DATASET EXCERPTS Start Marker
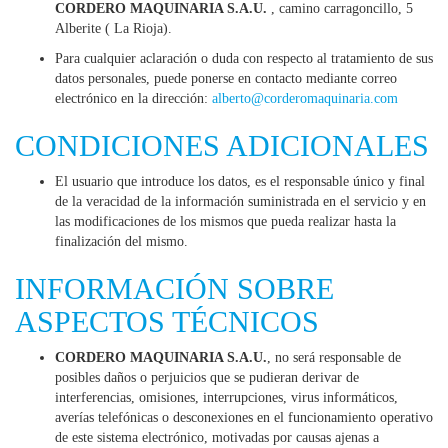
CORDERO MAQUINARIA S.A.U.
, camino carragoncillo, 5
Alberite ( La Rioja).
Para cualquier aclaración o duda con respecto al tratamiento de sus
datos personales, puede ponerse en contacto mediante correo
electrónico en la dirección:
alberto@corderomaquinaria.com
CONDICIONES ADICIONALES
El usuario que introduce los datos, es el responsable único y final
de la veracidad de la información suministrada en el servicio y en
las modificaciones de los mismos que pueda realizar hasta la
finalización del mismo.
INFORMACIÓN SOBRE
ASPECTOS TÉCNICOS
CORDERO MAQUINARIA S.A.U.
, no será responsable de
posibles daños o perjuicios que se pudieran derivar de
interferencias, omisiones, interrupciones, virus informáticos,
averías telefónicas o desconexiones en el funcionamiento operativo
de este sistema electrónico, motivadas por causas ajenas a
DATASET EXCERPTS End Marker
> PROBLEM: Repeat exactly the lines from the one containing "finalización del mismo." to the end of the records.

> FINISHED EXERCISE:
finalización del mismo.
INFORMACIÓN SOBRE
ASPECTOS TÉCNICOS
CORDERO MAQUINARIA S.A.U.
, no será responsable de
posibles daños o perjuicios que se pudieran derivar de
interferencias, omisiones, interrupciones, virus informáticos,
averías telefónicas o desconexiones en el funcionamiento operativo
de este sistema electrónico, motivadas por causas ajenas a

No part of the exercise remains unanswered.